** Data shown **
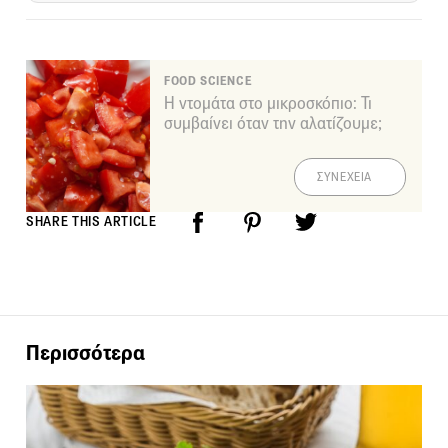
FOOD SCIENCE
Η ντομάτα στο μικροσκόπιο: Τι
συμβαίνει όταν την αλατίζουμε;
ΣΥΝΕΧΕΙΑ
SHARE THIS ARTICLE
Περισσότερα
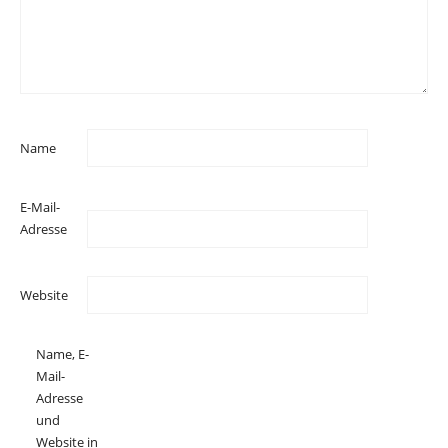
Name
E-Mail-
Adresse
Website
Name, E-
Mail-
Adresse
und
Website in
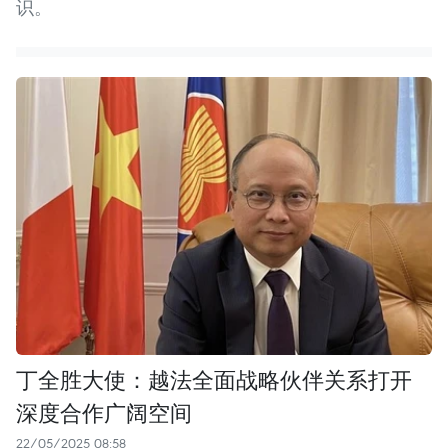
识。
丁全胜大使：越法全面战略伙伴关系打开
深度合作广阔空间
22/05/2025 08:58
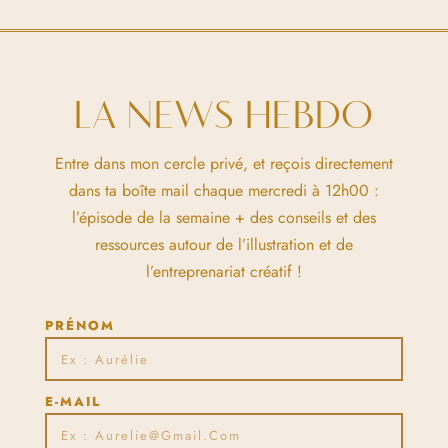
LA NEWS HEBDO
Entre dans mon cercle privé, et reçois directement
dans ta boîte mail chaque mercredi à 12h00 :
l’épisode de la semaine + des conseils et des
ressources autour de l’illustration et de
l’entreprenariat créatif !
PRÉNOM
E-MAIL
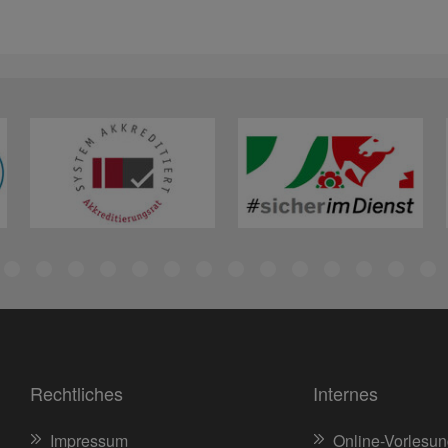
Rechtliches
Internes
Impressum
Online-Vorlesun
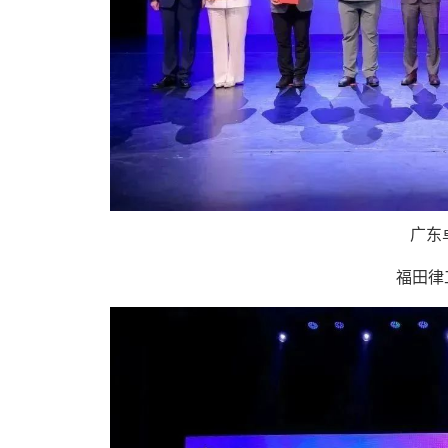
广东
福田律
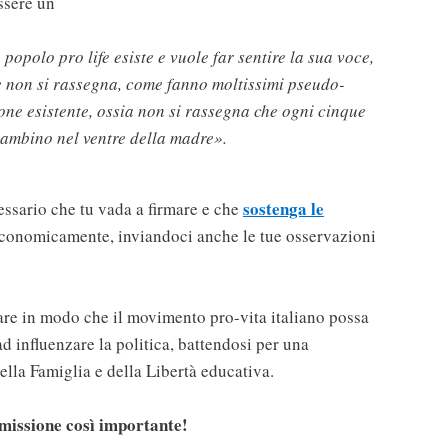
essere un
 popolo pro life esiste e vuole far sentire la sua voce,
 e non si rassegna, come fanno moltissimi pseudo-
azione esistente, ossia non si rassegna che ogni cinque
bambino nel ventre della madre».
sostenga le
ssario che tu vada a firmare e che
onomicamente, inviandoci anche le tue osservazioni
fare in modo che il movimento pro-vita italiano possa
ad influenzare la politica, battendosi per una
della Famiglia e della Libertà educativa.
 missione così importante!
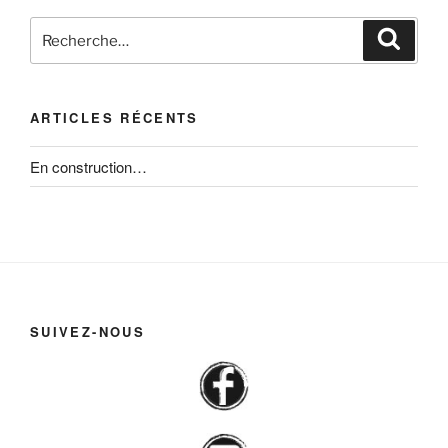
Recherche
Reche
pour
:
ARTICLES RÉCENTS
En construction…
SUIVEZ-NOUS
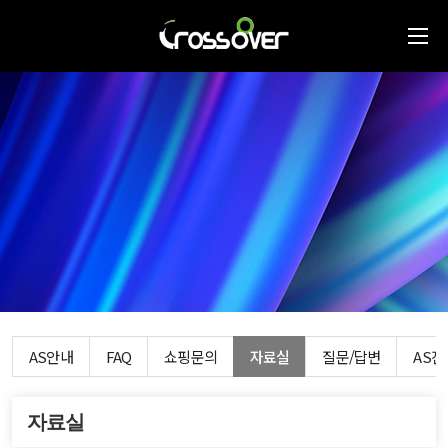
AS안내
FAQ
쇼핑문의
자료실
질문/답변
AS
자료실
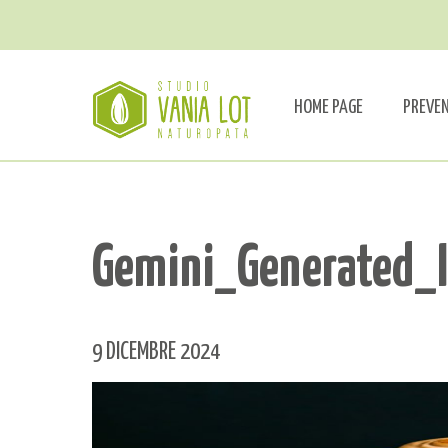
HOME PAGE
PREVE
Gemini_Generated
9 DICEMBRE 2024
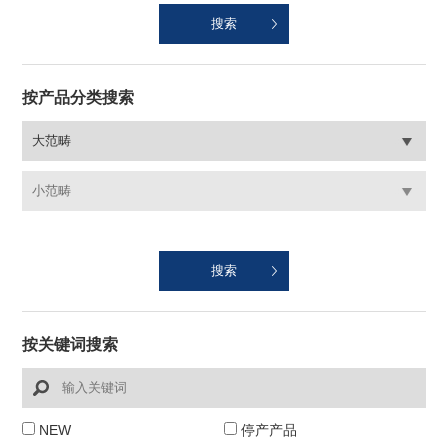
按产品分类搜索
按关键词搜索
NEW
停产产品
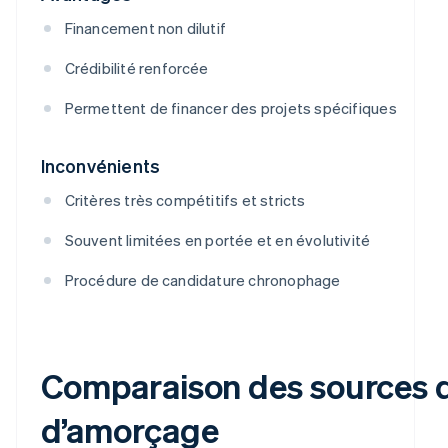
Financement non dilutif
Crédibilité renforcée
Permettent de financer des projets spécifiques
Inconvénients
Critères très compétitifs et stricts
Souvent limitées en portée et en évolutivité
Procédure de candidature chronophage
Comparaison des sources d
d’amorçage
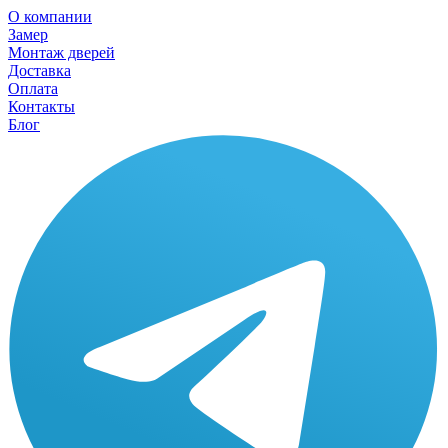
О компании
Замер
Монтаж дверей
Доставка
Оплата
Контакты
Блог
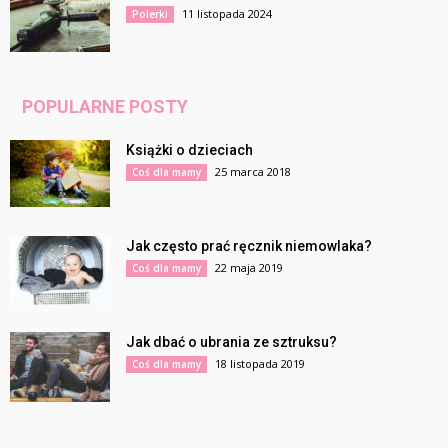
11 listopada 2024
Polerki
POPULARNE POSTY
Książki o dzieciach
25 marca 2018
Coś dla mamy
Jak często prać ręcznik niemowlaka?
22 maja 2019
Coś dla mamy
Jak dbać o ubrania ze sztruksu?
18 listopada 2019
Coś dla mamy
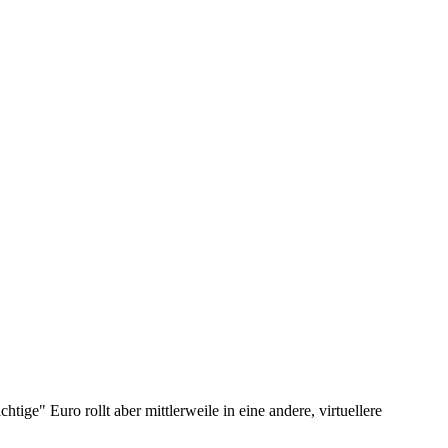
ige" Euro rollt aber mittlerweile in eine andere, virtuellere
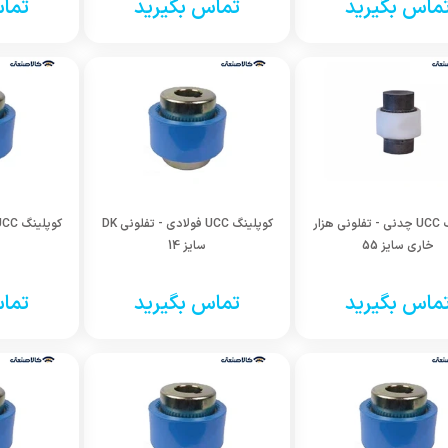
ماس بگیرید
تماس بگیرید
تماس
کوپلینگ UCC چدنی - تفلونی هزار
کوپلینگ UCC فولادی - تفلونی DK
خاری سایز 55
سایز 14
ماس بگیرید
تماس بگیرید
تماس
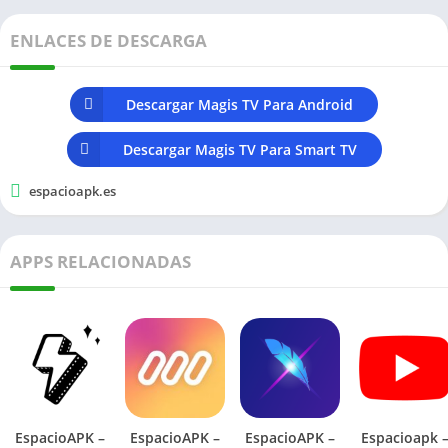
ENLACES DE DESCARGA
Descargar Magis TV Para Android
Descargar Magis TV Para Smart TV
espacioapk.es
APPS RELACIONADAS
EspacioAPK –
EspacioAPK –
EspacioAPK –
Espacioapk 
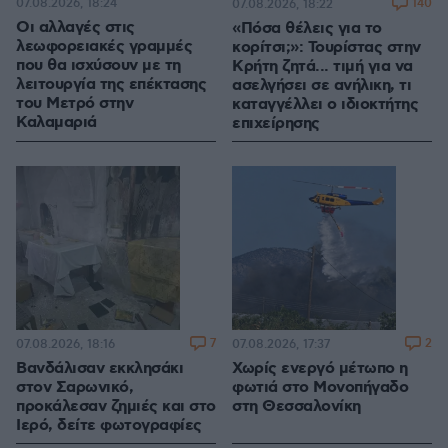
07.08.2026, 18:24
140
07.08.2026, 18:22
Οι αλλαγές στις
«Πόσα θέλεις για το
λεωφορειακές γραμμές
κορίτσι;»: Τουρίστας στην
που θα ισχύσουν με τη
Κρήτη ζητά... τιμή για να
λειτουργία της επέκτασης
ασελγήσει σε ανήλικη, τι
του Μετρό στην
καταγγέλλει ο ιδιοκτήτης
Καλαμαριά
επιχείρησης
7
2
07.08.2026, 18:16
07.08.2026, 17:37
Βανδάλισαν εκκλησάκι
Χωρίς ενεργό μέτωπο η
στον Σαρωνικό,
φωτιά στο Μονοπήγαδο
προκάλεσαν ζημιές και στο
στη Θεσσαλονίκη
Ιερό, δείτε φωτογραφίες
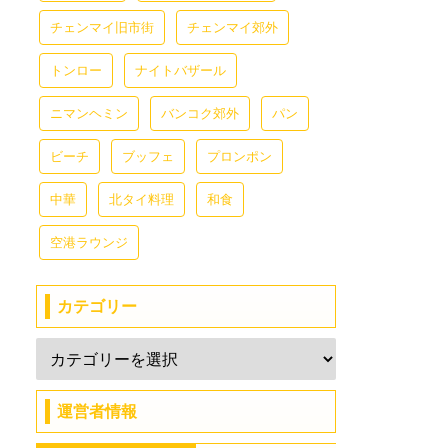
チェンマイ旧市街
チェンマイ郊外
トンロー
ナイトバザール
ニマンヘミン
バンコク郊外
パン
ビーチ
ブッフェ
プロンポン
中華
北タイ料理
和食
空港ラウンジ
カテゴリー
運営者情報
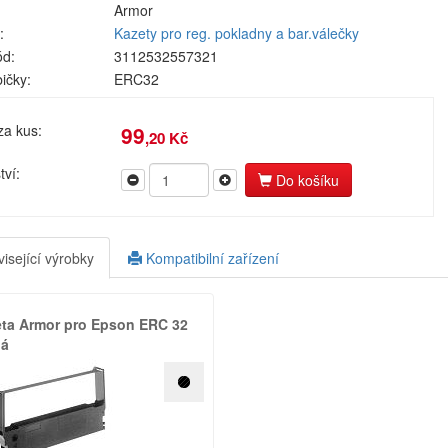
Armor
:
Kazety pro reg. pokladny a bar.válečky
ód:
3112532557321
bičky:
ERC32
za kus:
99
,20 Kč
ví:
Do košíku
isející výrobky
Kompatibilní zařízení
eta Armor pro Epson ERC 32
ná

** What you will do **
What is needed is an exact reprint of every entry, pictures excluded.

** Written answer **
FOOD SCIENCE
Η ντομάτα στο μικροσκόπιο: Τι
συμβαίνει όταν την αλατίζουμε;
ΣΥΝΕΧΕΙΑ
SHARE THIS ARTICLE
Περισσότερα
Name
E-Mail-
Adresse
Website
Name, E-
Mail-
Adresse
und
Website in
识。
丁全胜大使：越法全面战略伙伴关系打开
深度合作广阔空间
22/05/2025 08:58
LA NEWS HEBDO
Entre dans mon cercle privé, et reçois directement
dans ta boîte mail chaque mercredi à 12h00 :
l’épisode de la semaine + des conseils et des
ressources autour de l’illustration et de
l’entreprenariat créatif !
PRÉNOM
E-MAIL
Rechtliches
Internes
Impressum
Online-Vorlesun
广东
福田律
essere un
 popolo pro life esiste e vuole far sentire la sua voce,
 e non si rassegna, come fanno moltissimi pseudo-
azione esistente, ossia non si rassegna che ogni cinque
bambino nel ventre della madre».
sostenga le
ssario che tu vada a firmare e che
onomicamente, inviandoci anche le tue osservazioni
fare in modo che il movimento pro-vita italiano possa
ad influenzare la politica, battendosi per una
della Famiglia e della Libertà educativa.
 missione così importante!
Recherche
Reche
pour
:
ARTICLES RÉCENTS
En construction…
SUIVEZ-NOUS
AS안내
FAQ
쇼핑문의
자료실
질문/답변
AS
자료실
HOME PAGE
PREVE
Gemini_Generated
9 DICEMBRE 2024
按产品分类搜索
按关键词搜索
NEW
停产产品
Financement non dilutif
Crédibilité renforcée
Permettent de financer des projets spécifiques
Inconvénients
Critères très compétitifs et stricts
Souvent limitées en portée et en évolutivité
Procédure de candidature chronophage
Comparaison des sources d
d’amorçage
О компании
Замер
Монтаж дверей
Доставка
Оплата
Контакты
Блог
11 listopada 2024
Polerki
POPULARNE POSTY
Książki o dzieciach
25 marca 2018
Coś dla mamy
Jak często prać ręcznik niemowlaka?
22 maja 2019
Coś dla mamy
Jak dbać o ubrania ze sztruksu?
18 listopada 2019
Coś dla mamy
ige" Euro rollt aber mittlerweile in eine andere, virtuellere
ماس بگیرید
تماس بگیرید
تماس
کوپلینگ UCC چدنی - تفلونی هزار
کوپلینگ UCC فولادی - تفلونی DK
خاری سایز 55
سایز 14
ماس بگیرید
تماس بگیرید
تماس
ENLACES DE DESCARGA
Descargar Magis TV Para Android
Descargar Magis TV Para Smart TV
espacioapk.es
APPS RELACIONADAS
EspacioAPK –
EspacioAPK –
EspacioAPK –
Espacioapk 
07.08.2026, 18:24
140
07.08.2026, 18:22
Οι αλλαγές στις
«Πόσα θέλεις για το
λεωφορειακές γραμμές
κορίτσι;»: Τουρίστας στην
που θα ισχύσουν με τη
Κρήτη ζητά... τιμή για να
λειτουργία της επέκτασης
ασελγήσει σε ανήλικη, τι
του Μετρό στην
καταγγέλλει ο ιδιοκτήτης
Καλαμαριά
επιχείρησης
7
2
07.08.2026, 18:16
07.08.2026, 17:37
Βανδάλισαν εκκλησάκι
Χωρίς ενεργό μέτωπο η
στον Σαρωνικό,
φωτιά στο Μονοπήγαδο
προκάλεσαν ζημιές και στο
στη Θεσσαλονίκη
Ιερό, δείτε φωτογραφίες
チェンマイ旧市街
チェンマイ郊外
トンロー
ナイトバザール
ニマンヘミン
バンコク郊外
パン
ビーチ
ブッフェ
プロンポン
中華
北タイ料理
和食
空港ラウンジ
カテゴリー
運営者情報
Armor
:
Kazety pro reg. pokladny a bar.válečky
ód:
3112532557321
bičky:
ERC32
za kus:
99
,20 Kč
ví:
Do košíku
isející výrobky
Kompatibilní zařízení
eta Armor pro Epson ERC 32
ná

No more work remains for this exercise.